I would like to install new trim rings for him but unsure if steam showers require special recessed lighting trim? I'm guessing his bulbs burn out so quickly because they aren't water tight. 

anything special about steam shower lighting? 

I'm sure it doesn't help, but the section of the ceiling the lights are on is not sloped. nothing I can do about that.


----------



## griz (Nov 26, 2009)

been quite some time since i have dealt with a steam shower but as i recall the fixture must be listed for damp/wet locations.

also if i'm remembering right the fixture has to be gfci protected.

if 480Sparky doesn't answer up shoot him a pm.


----------



## 480sparky (Feb 1, 2009)

As long as the trim completely covers the opening, you're good. Generally called a 'shower trim'. Clear or frosted plastic or glass, you can't reach up and touch the lamp itself.


Use an LED lamp to cut down on the heat and make it last a long time.


----------



## Big Johnson (Jun 2, 2017)

I’ve used these a few times.


----------



## kevjob (Aug 14, 2006)

480sparky said:


> As long as the trim completely covers the opening, you're good.

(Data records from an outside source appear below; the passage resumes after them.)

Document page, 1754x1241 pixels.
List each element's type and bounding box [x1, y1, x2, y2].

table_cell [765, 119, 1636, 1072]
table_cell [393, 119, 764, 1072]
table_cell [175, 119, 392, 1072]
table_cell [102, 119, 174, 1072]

Generally called a 'shower trim'. Clear or frosted plastic or glass, you can't reach up and touch the lamp itself.
> 
> 
> Use an LED lamp to cut down on the heat and make it last a long time.

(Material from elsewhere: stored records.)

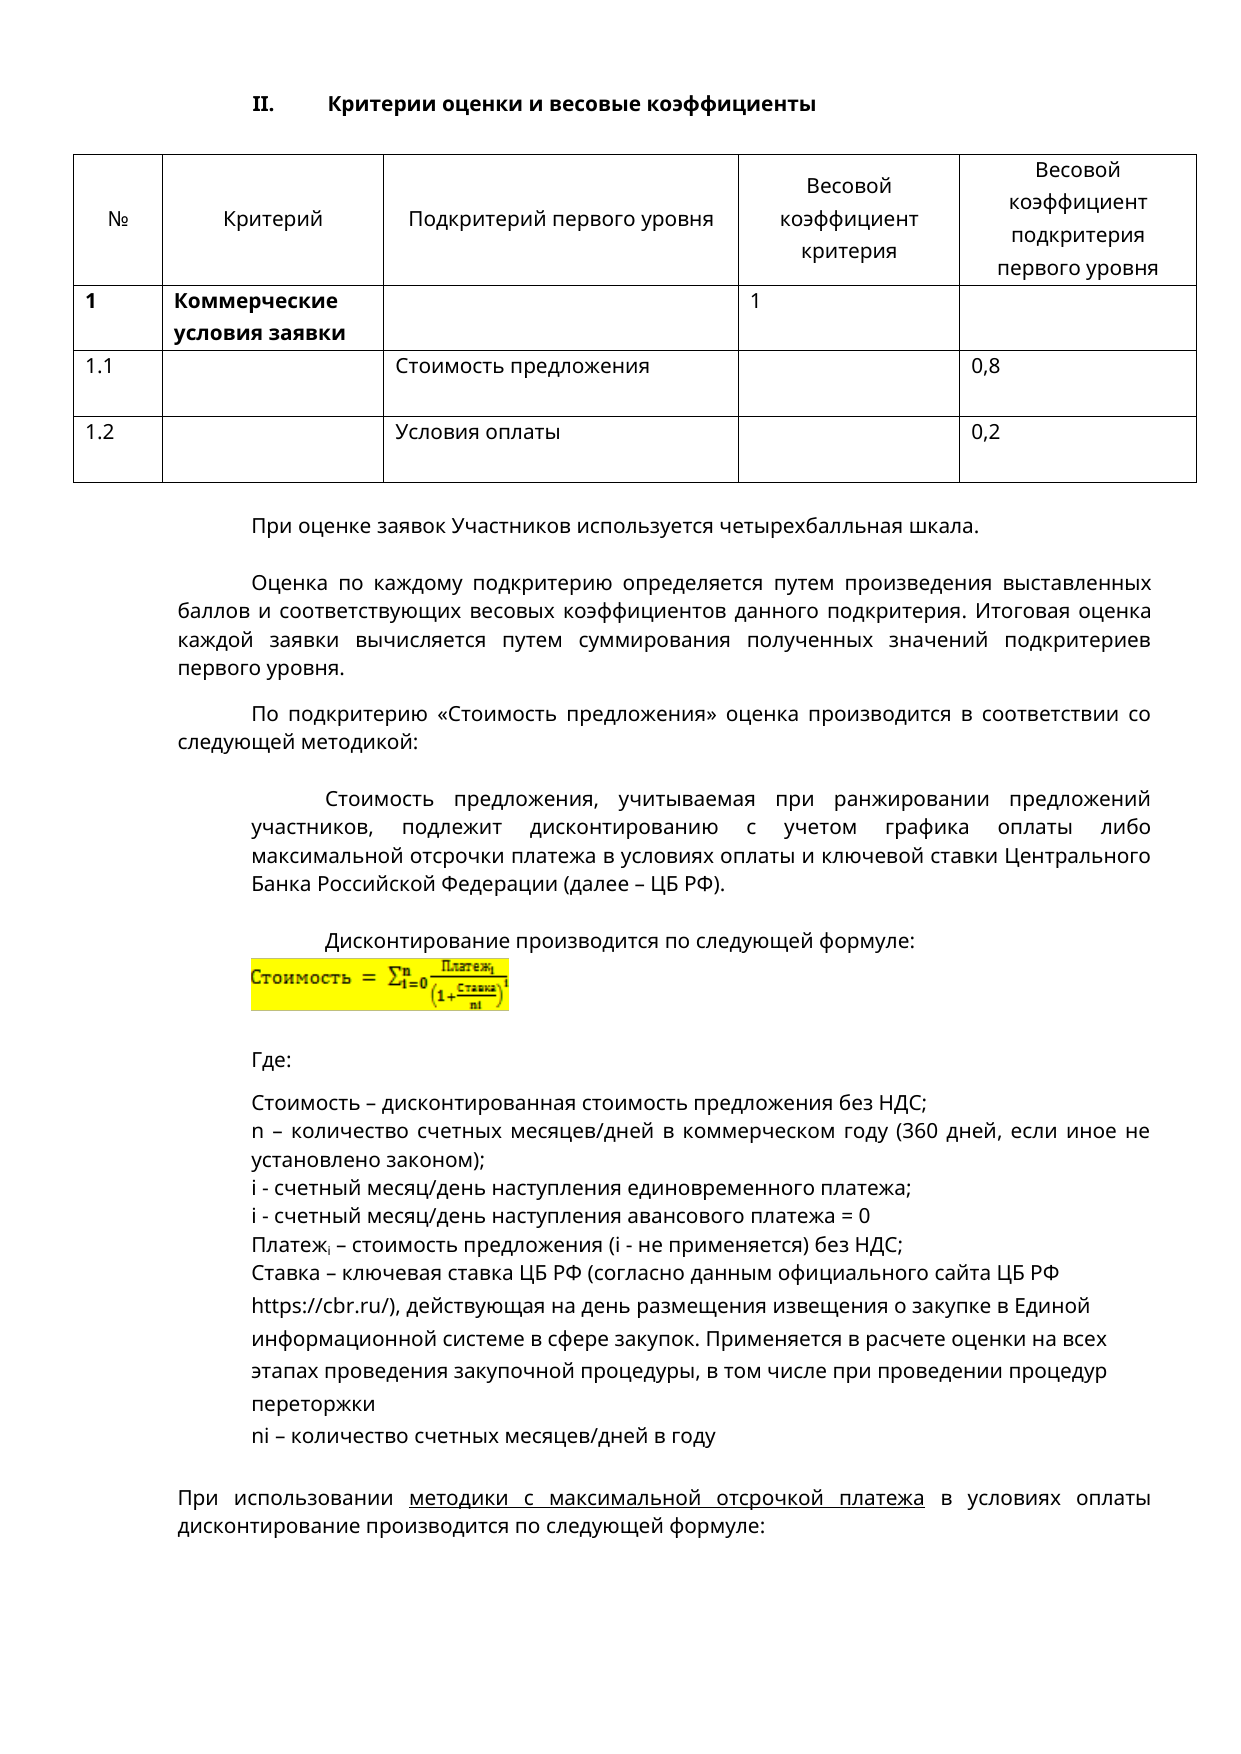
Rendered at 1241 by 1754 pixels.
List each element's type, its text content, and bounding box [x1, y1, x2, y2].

table_header Подкритерий первого уровня [384, 155, 738, 285]
table_header Весовой коэффициент подкритерия первого уровня [960, 155, 1196, 285]
table_header Весовой коэффициент критерия [739, 155, 959, 285]
table_cell 1.1 [74, 351, 162, 416]
table_cell 0,2 [960, 417, 1196, 482]
table_cell [960, 286, 1196, 350]
table_cell 1.2 [74, 417, 162, 482]
text Где: [251, 1045, 1152, 1074]
text Стоимость – дисконтированная стоимость предложения без НДС; [251, 1088, 1152, 1116]
text Платежi – стоимость предложения (i - не применяется) без НДС; [251, 1230, 1152, 1258]
table_cell [739, 351, 959, 416]
table_cell 1 [74, 286, 162, 350]
table_cell Стоимость предложения [384, 351, 738, 416]
text Ставка – ключевая ставка ЦБ РФ (согласно данным официального сайта ЦБ РФ https://cbr.ru/), действующая на день размещения извещения о закупке в Единой информационной системе в сфере закупок. Применяется в расчете оценки на всех этапах проведения закупочной процедуры, в том числе при проведении процедур переторжки [251, 1258, 1152, 1417]
list Критерии оценки и весовые коэффициенты [252, 89, 1152, 117]
table_header № [74, 155, 162, 285]
text i - счетный месяц/день наступления единовременного платежа; [251, 1173, 1152, 1202]
text При оценке заявок Участников используется четырехбалльная шкала. [177, 511, 1152, 539]
text Оценка по каждому подкритерию определяется путем произведения выставленных баллов и соответствующих весовых коэффициентов данного подкритерия. Итоговая оценка каждой заявки вычисляется путем суммирования полученных значений подкритериев первого уровня. [177, 568, 1152, 682]
table_cell [163, 417, 383, 482]
table_cell [739, 417, 959, 482]
table_cell 0,8 [960, 351, 1196, 416]
text Стоимость предложения, учитываемая при ранжировании предложений участников, подлежит дисконтированию с учетом графика оплаты либо максимальной отсрочки платежа в условиях оплаты и ключевой ставки Центрального Банка Российской Федерации (далее – ЦБ РФ). [251, 784, 1152, 898]
text n – количество счетных месяцев/дней в коммерческом году (360 дней, если иное не установлено законом); [251, 1116, 1152, 1173]
text При использовании методики с максимальной отсрочкой платежа в условиях оплаты дисконтирование производится по следующей формуле: [177, 1483, 1152, 1539]
text По подкритерию «Стоимость предложения» оценка производится в соответствии со следующей методикой: [177, 699, 1152, 756]
table_cell [384, 286, 738, 350]
table_cell [163, 351, 383, 416]
table_header Критерий [163, 155, 383, 285]
text Дисконтирование производится по следующей формуле: [251, 926, 1152, 955]
table_cell 1 [739, 286, 959, 350]
table_cell Условия оплаты [384, 417, 738, 482]
text ni – количество счетных месяцев/дней в году [251, 1422, 1152, 1450]
text i - счетный месяц/день наступления авансового платежа = 0 [251, 1202, 1152, 1230]
picture [251, 954, 509, 1025]
table_cell Коммерческие условия заявки [163, 286, 383, 350]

Do the wet rated LED trims work too? 

I do them in showers but haven't in steam shower.


----------



## Steam and Sauna (Oct 8, 2018)

AustinDB said:


> not sure if this should be in electrical or tiling (for bathrooms)...
> 
> taking care of a client who has a rather small steam shower with stainless steel trim 5" lights that look to be the small halogen 50w bulbs.
> 
> ...


Steam shower lighting and installation is a niche area of bathing and definitely requires special attention. Besides the obvious safety consideration, lighting allows for maximum control of steam shower visual ambiance. A ceiling mounted light constructed of solid metal, with a glass or polycarbonate lens operating on low-voltage electric and rated for a wet environment is always recommended.

Keep the steam on!


----------